Available data START
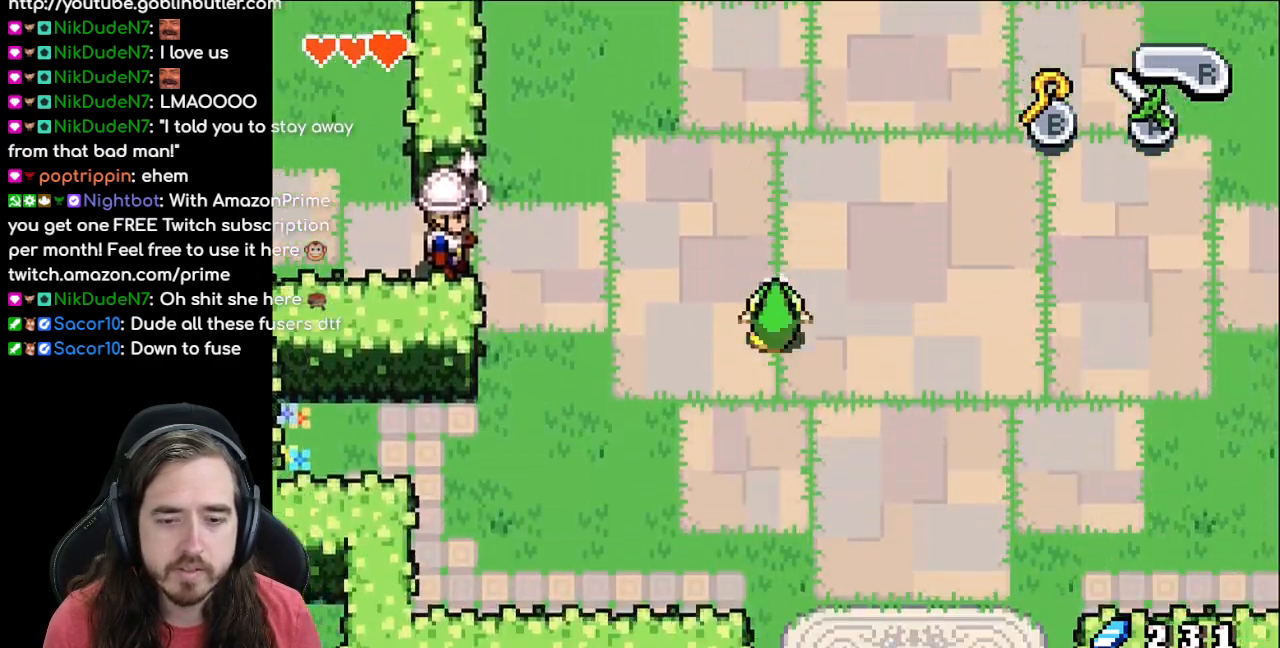
{"dt_ms": 500, "buttons": ["DPAD_RIGHT"], "events": [[50, "R1", "down"], [183, "R1", "up"], [350, "DPAD_DOWN", "up"], [350, "DPAD_RIGHT", "down"]]}
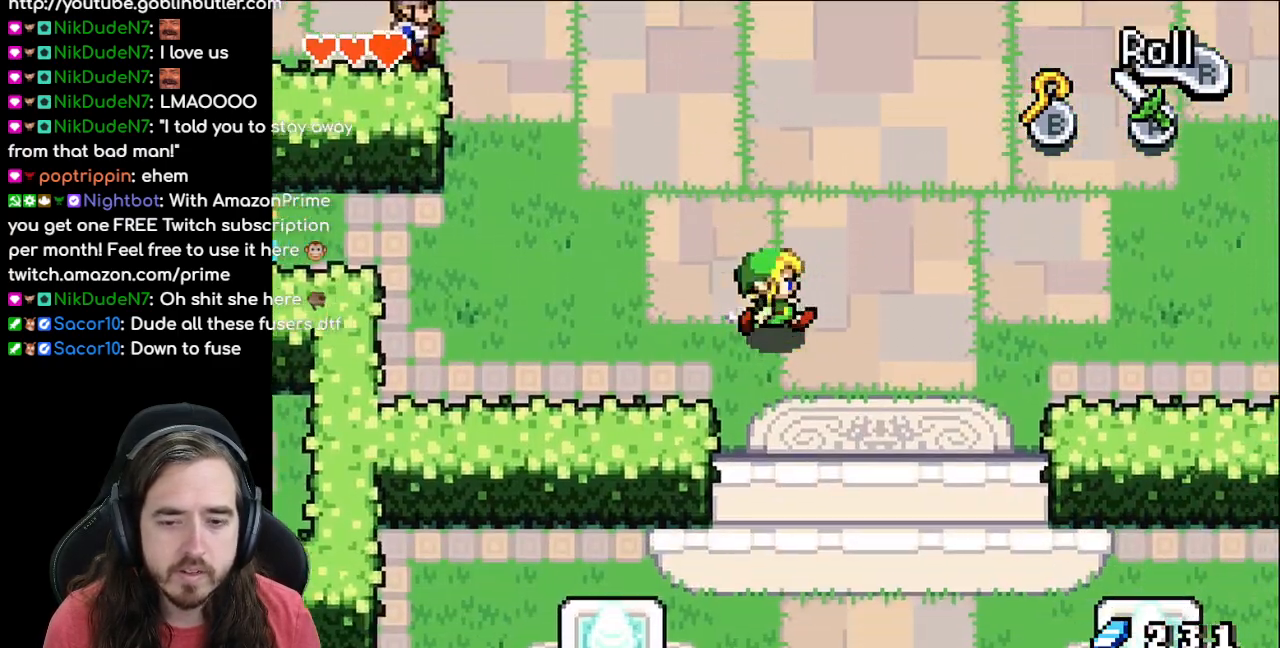
{"dt_ms": 500, "buttons": ["DPAD_DOWN"], "events": [[33, "DPAD_DOWN", "down"], [83, "R1", "down"], [100, "DPAD_RIGHT", "up"], [267, "R1", "up"]]}
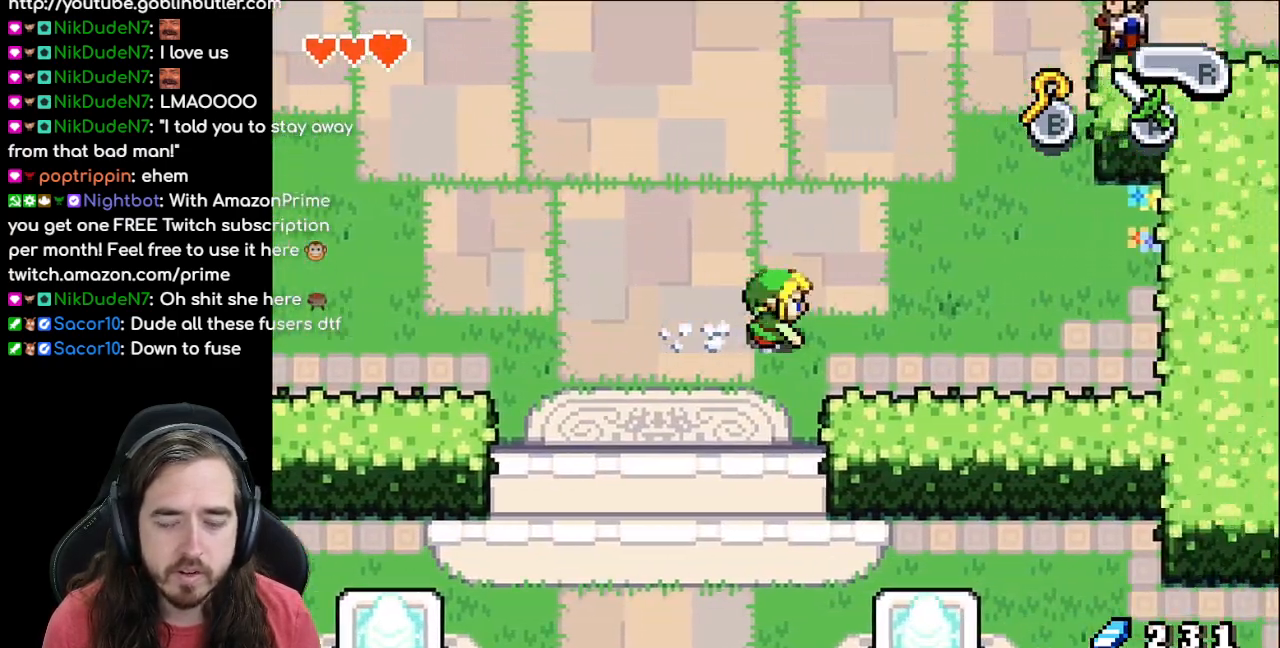
{"dt_ms": 500, "buttons": ["DPAD_LEFT"], "events": [[117, "R1", "down"], [267, "R1", "up"], [350, "DPAD_LEFT", "down"], [367, "DPAD_DOWN", "up"]]}
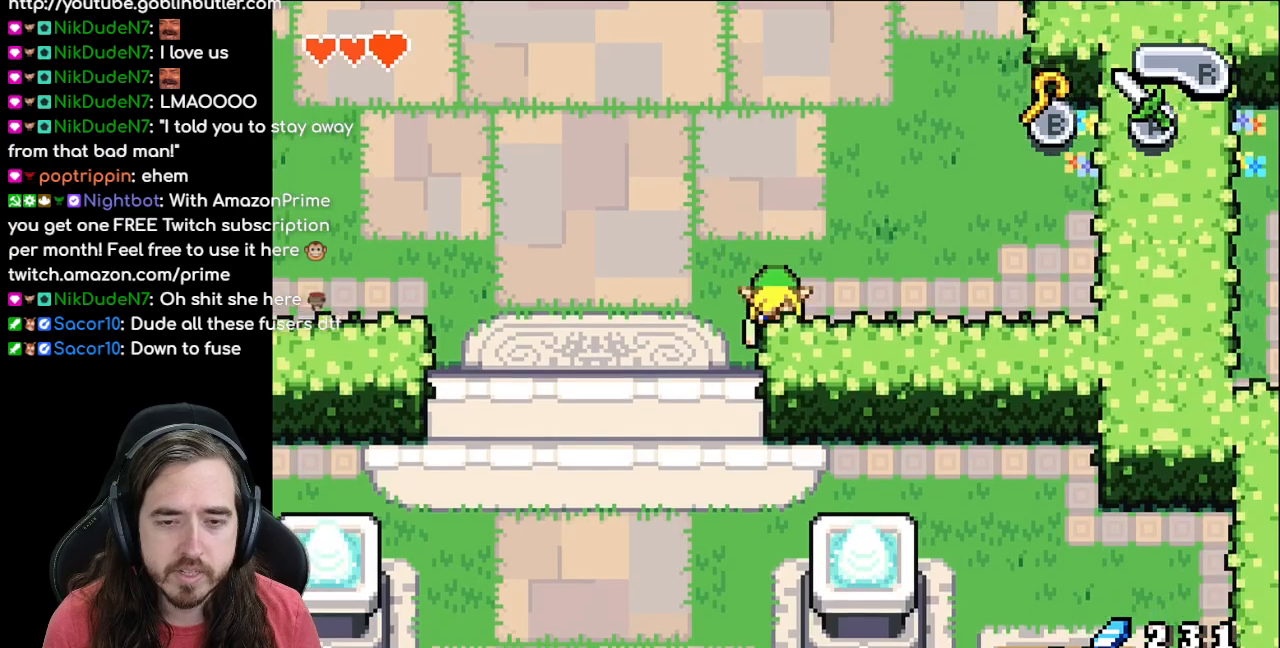
{"dt_ms": 500, "buttons": ["DPAD_DOWN"], "events": [[250, "DPAD_DOWN", "down"], [283, "DPAD_LEFT", "up"], [317, "R1", "down"], [500, "R1", "up"]]}
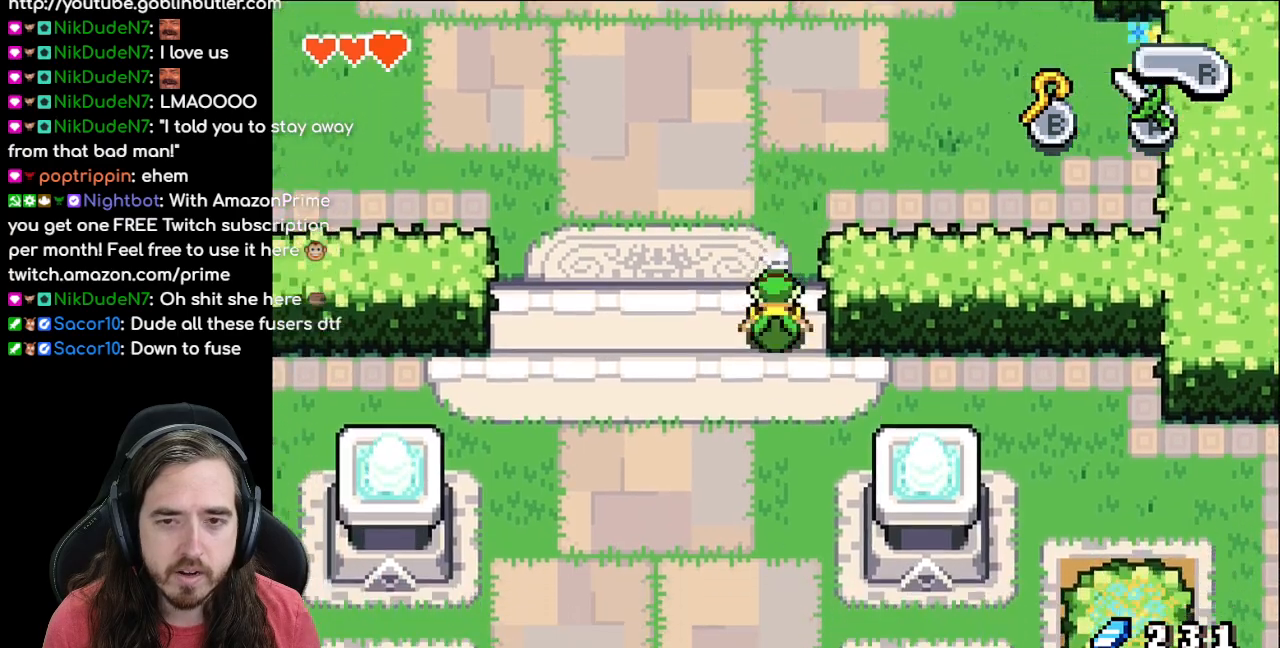
{"dt_ms": 500, "buttons": ["DPAD_LEFT"], "events": [[183, "DPAD_DOWN", "up"], [417, "DPAD_LEFT", "down"]]}
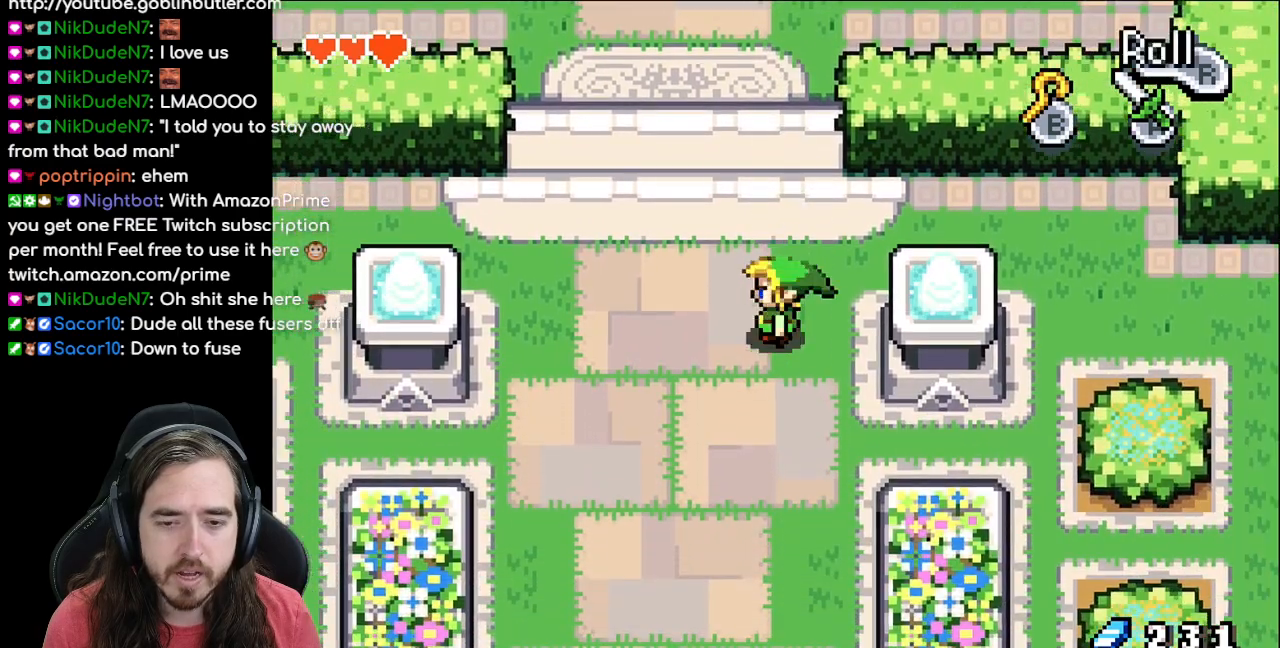
{"dt_ms": 500, "buttons": ["DPAD_UP", "DPAD_LEFT"], "events": [[383, "DPAD_UP", "down"]]}
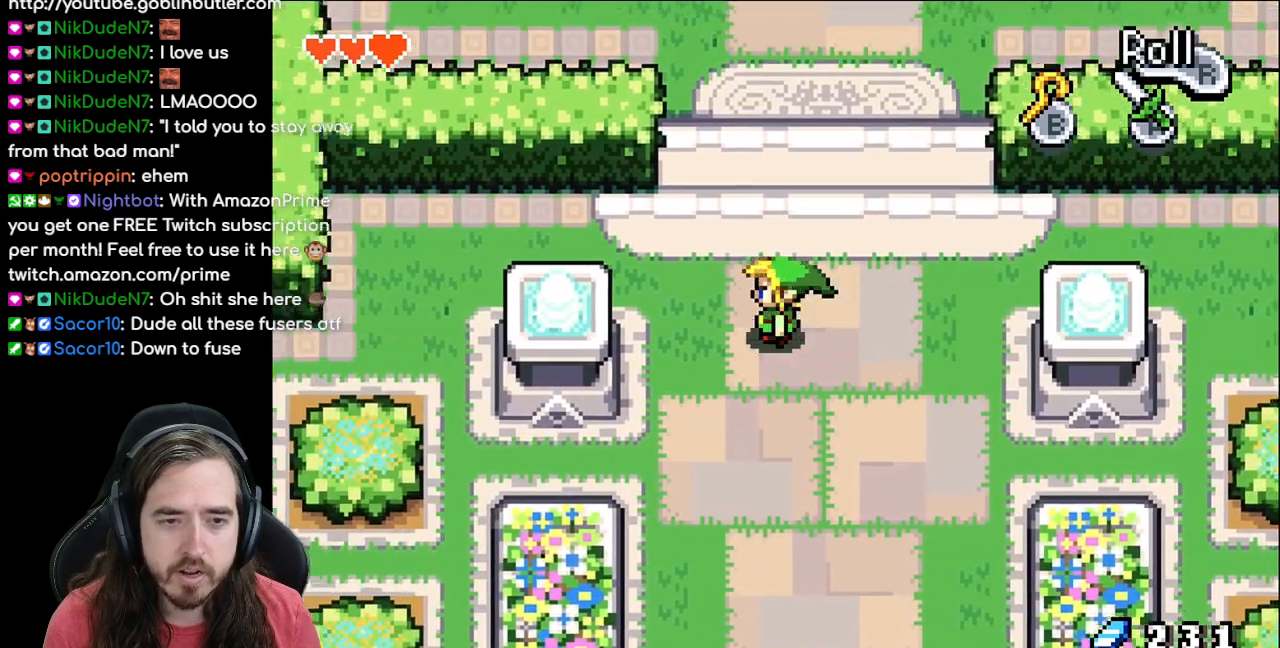
{"dt_ms": 500, "buttons": ["DPAD_UP", "DPAD_LEFT"], "events": [[317, "R1", "down"], [483, "R1", "up"]]}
Available data END
Task instructions. Give back all the data exactly, minus pictures.

Task result.
{"dt_ms": 500, "buttons": ["DPAD_RIGHT"], "events": [[50, "R1", "down"], [183, "R1", "up"], [350, "DPAD_DOWN", "up"], [350, "DPAD_RIGHT", "down"]]}
{"dt_ms": 500, "buttons": ["DPAD_DOWN"], "events": [[33, "DPAD_DOWN", "down"], [83, "R1", "down"], [100, "DPAD_RIGHT", "up"], [267, "R1", "up"]]}
{"dt_ms": 500, "buttons": ["DPAD_LEFT"], "events": [[117, "R1", "down"], [267, "R1", "up"], [350, "DPAD_LEFT", "down"], [367, "DPAD_DOWN", "up"]]}
{"dt_ms": 500, "buttons": ["DPAD_DOWN"], "events": [[250, "DPAD_DOWN", "down"], [283, "DPAD_LEFT", "up"], [317, "R1", "down"], [500, "R1", "up"]]}
{"dt_ms": 500, "buttons": ["DPAD_LEFT"], "events": [[183, "DPAD_DOWN", "up"], [417, "DPAD_LEFT", "down"]]}
{"dt_ms": 500, "buttons": ["DPAD_UP", "DPAD_LEFT"], "events": [[383, "DPAD_UP", "down"]]}
{"dt_ms": 500, "buttons": ["DPAD_UP", "DPAD_LEFT"], "events": [[317, "R1", "down"], [483, "R1", "up"]]}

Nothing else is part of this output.